Sebi, which has been given powers to take action against all unregulated money pooling schemes worth over Rs 100 crore besides all public issuances of securities, has issued this fresh caution notice at a time when a large number of people have been duped by numerous schemes in various states and enforcement action is underway against such operators.
"It has come to the notice of the Securities and Exchange Board of India that some companies/entities are illegally mobilising funds from the public by making false promise of exorbitant rates of return or interest under various schemes or arrangements," the regulator said.
It also said that schemes offered by cooperative societies, deposits accepted by NBFCs or companies declared as Nidhi or mutual benefit societies under Companies Act, pension or insurance schemes framed under Employee Provident Fund laws or Chit Funds Act are outside Sebi's jurisdiction if they are regulated by some other regulator or law.
"Investors are cautioned not to invest in any schemes or arrangements which are unregulated. Sebi does not guarantee the repayment of money by these companies or entities," it said.
Asking the general public to be cautious of such illicit schemes, the regulator also said it offers basic financial education to investors free of cost and they can contact its regional or local offices for more details about the same.
The latest caution notice comes within days of Sebi warning the investors and general public against dealing with entities that are continuing to collect funds even after being barred to do so.

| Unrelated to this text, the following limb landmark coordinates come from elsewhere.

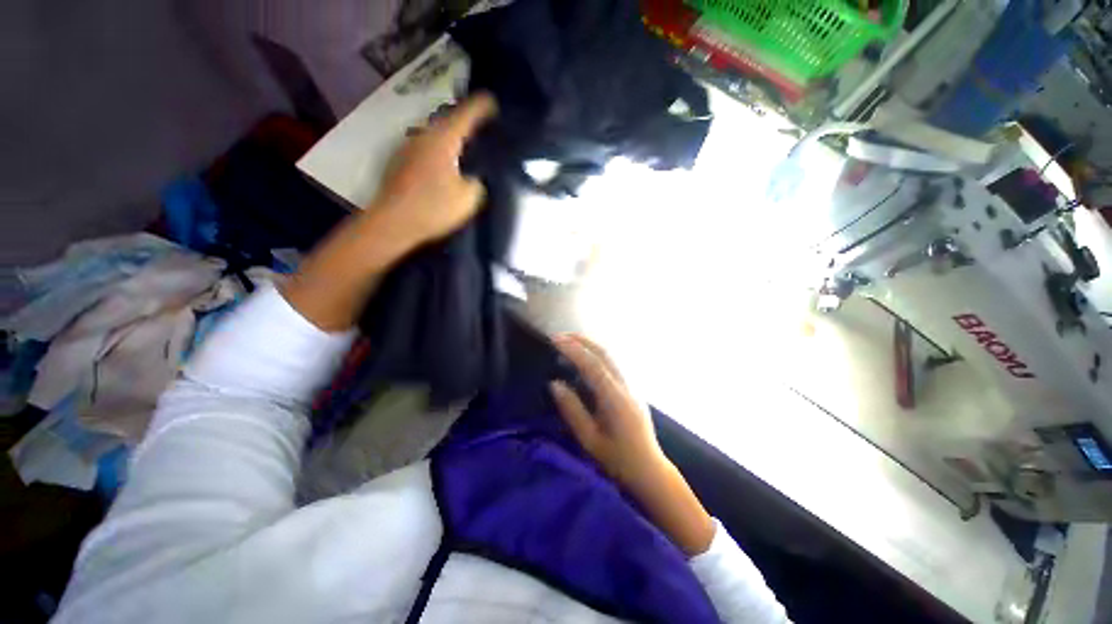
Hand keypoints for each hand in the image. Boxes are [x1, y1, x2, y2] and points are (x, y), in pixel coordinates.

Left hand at [374, 93, 497, 247]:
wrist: (393, 222)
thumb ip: (477, 183)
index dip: (481, 107)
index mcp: (442, 140)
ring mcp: (409, 147)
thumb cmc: (433, 208)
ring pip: (435, 134)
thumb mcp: (468, 199)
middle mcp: (423, 136)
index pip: (465, 115)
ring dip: (451, 135)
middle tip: (482, 125)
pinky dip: (440, 149)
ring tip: (465, 143)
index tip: (493, 101)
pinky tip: (446, 162)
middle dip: (465, 120)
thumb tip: (474, 177)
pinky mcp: (401, 161)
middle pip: (448, 120)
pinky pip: (426, 147)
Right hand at [549, 334, 666, 485]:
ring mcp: (632, 386)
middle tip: (559, 336)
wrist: (649, 470)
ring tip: (569, 342)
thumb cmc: (617, 459)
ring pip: (611, 356)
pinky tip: (585, 359)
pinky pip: (613, 364)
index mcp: (614, 399)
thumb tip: (554, 383)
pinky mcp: (632, 389)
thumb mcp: (588, 439)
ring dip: (590, 345)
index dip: (573, 350)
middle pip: (605, 354)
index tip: (555, 340)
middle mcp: (626, 386)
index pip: (592, 365)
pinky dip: (597, 355)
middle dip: (581, 341)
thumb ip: (571, 409)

Making public a list of 51 entities, which included many from West Bengal, the capital market watchdog had said last week that investors should not be lured towards illegal schemes that claim to offer much higher returns than banks and other registered entities.
Sebi had also asked the investors to report such unauthorised money pooling activities to the market regulator, state authorities, including police and other agencies.
Sebi has been given greater powers to deal with the ponzi menace, which typically involves money being raised from investors with promise of high returns and old investors being given returns from funds collected from new subscribers to such schemes.